Hailey was instrumental in meeting the needs of a mutual surgical patient in the beginning of February. This patient’s anxiety and agitation was overwhelming. He was so emotionally out of control he could barely speak. He was so compromised he would not, and could not, participate in any of necessary post-op interventions needed to keep him clinically stable and safe. No surprise, he developed a fever, his O2 requirements increased dramatically in 8 hours from 4L/NC to 12L.
In spite of an epidural, at maximum rate, a PCA and 2/3 of his long-time home dose of narcotic, plus IV Valium, he remained agitated, anxious, in pain, and in profound distress.
Watching Hailey that day was pure joy! As she began her shift that morning she embodied the description of an RN III for ANPAM: “Develops a flexible, innovative, and confident self-directed approach to patient and family care and operates from a deep understanding of the total situation.”
As the patient became more agitated, Hailey became calmer. Every time he voiced that he could not do something, she calmly, firmly, and assuredly helped him realize that he could. She didn’t argue, she didn’t lecture. She didn’t talk at him or over him. Instead, she encouraged, coached, advocated.

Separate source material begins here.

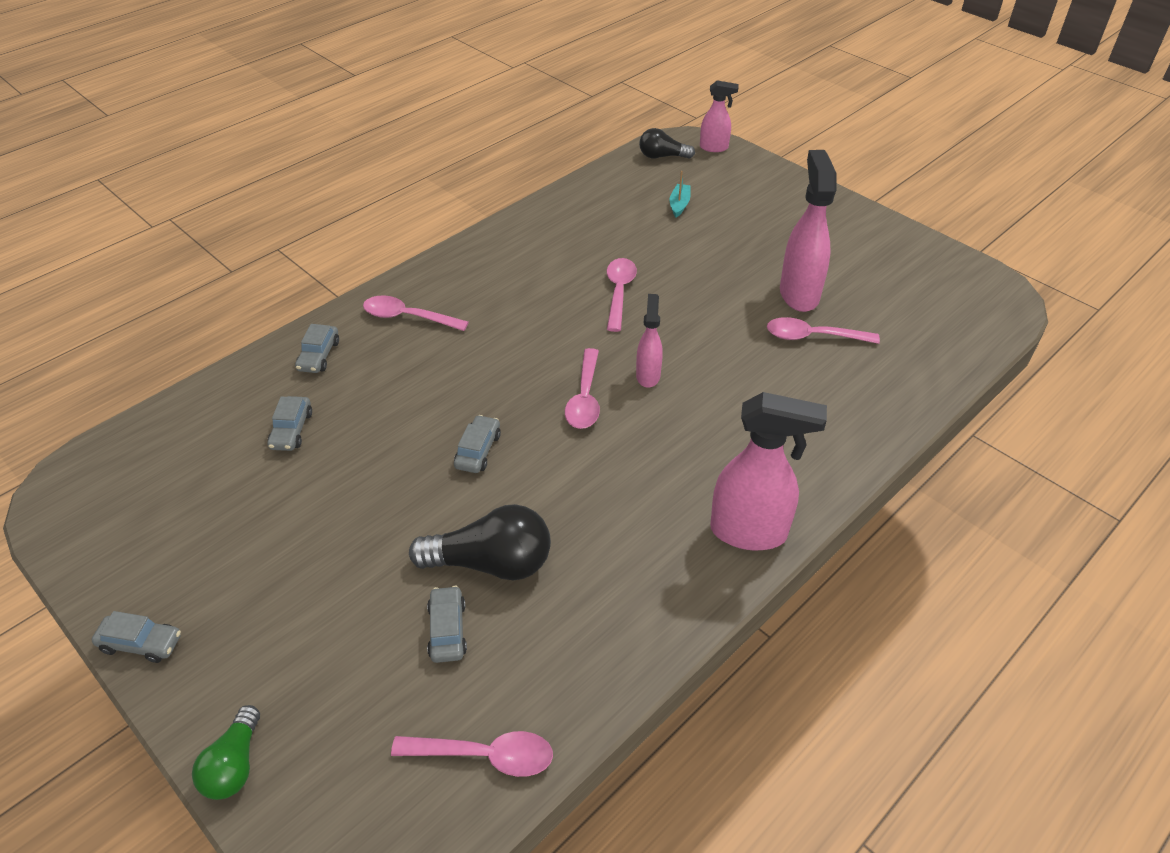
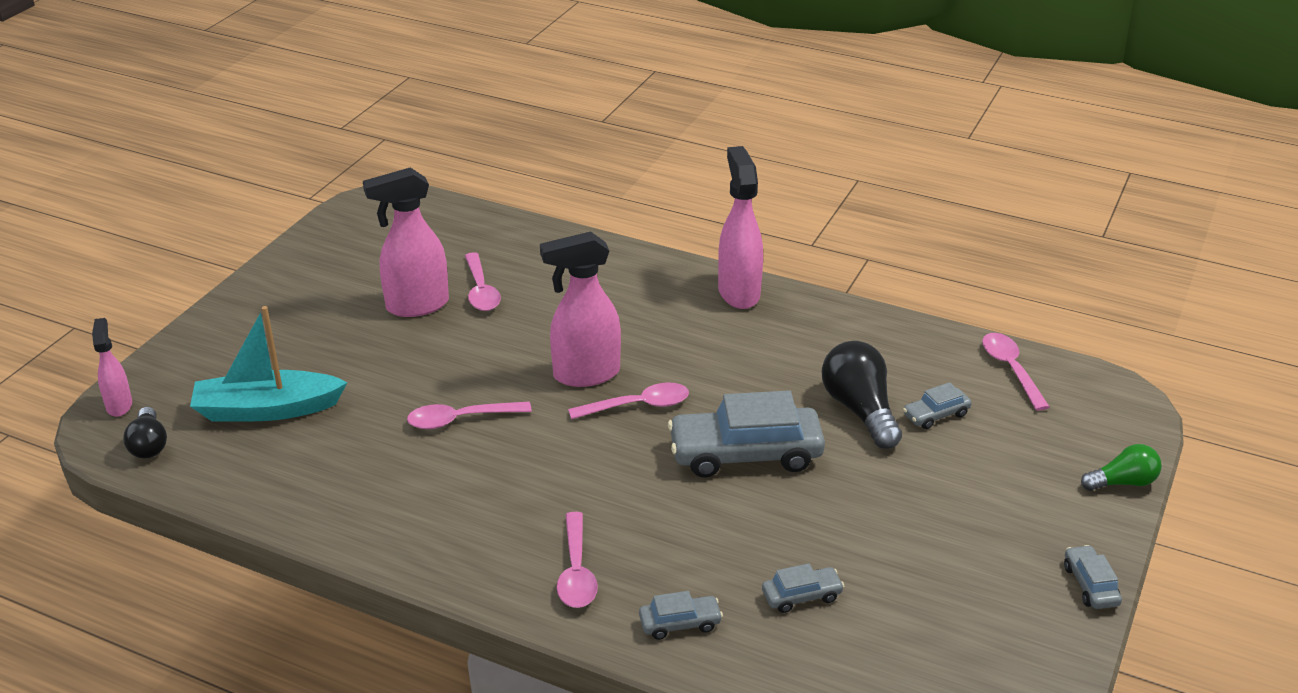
camera: 110 degrees left, 10 degrees down
grey car [454,415,501,473] -> grey car [668,391,825,478], size x2.13
pink spray bottle [636,294,663,388] -> pink spray bottle [540,231,621,387], size x1.77
turquoise boat [669,171,691,218] -> turquoise boat [190,306,348,421], size x2.30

She was in this experience with the patient, with a consummated goal of helping him get through it. She didn’t run from this assignment or try to get through as quickly as she could. Instead, she efficiently, quietly confidently did what she knew needed to be done.
She reminded him that more medication was not always the answer. She partnered with him and coached him to be his own advocate. She turned on the Guided Imagery via the television and shifted control back to the patient. She reframed for him his own intrinsic ability to relax and lessen his anxiousness.
He made an 180-degree turnaround that day. By the end of Hailey’s shift, he was calmer, his pain was better controlled. He was able to be an active participant in his care. He was taking deeper breaths, using his I.S., his temp decreased.
One would never imagine the patient I saw that morning, was the same one I saw that afternoon. Both the art and science of nursing, at its best, was demonstrated that day by Hailey. She was amazing!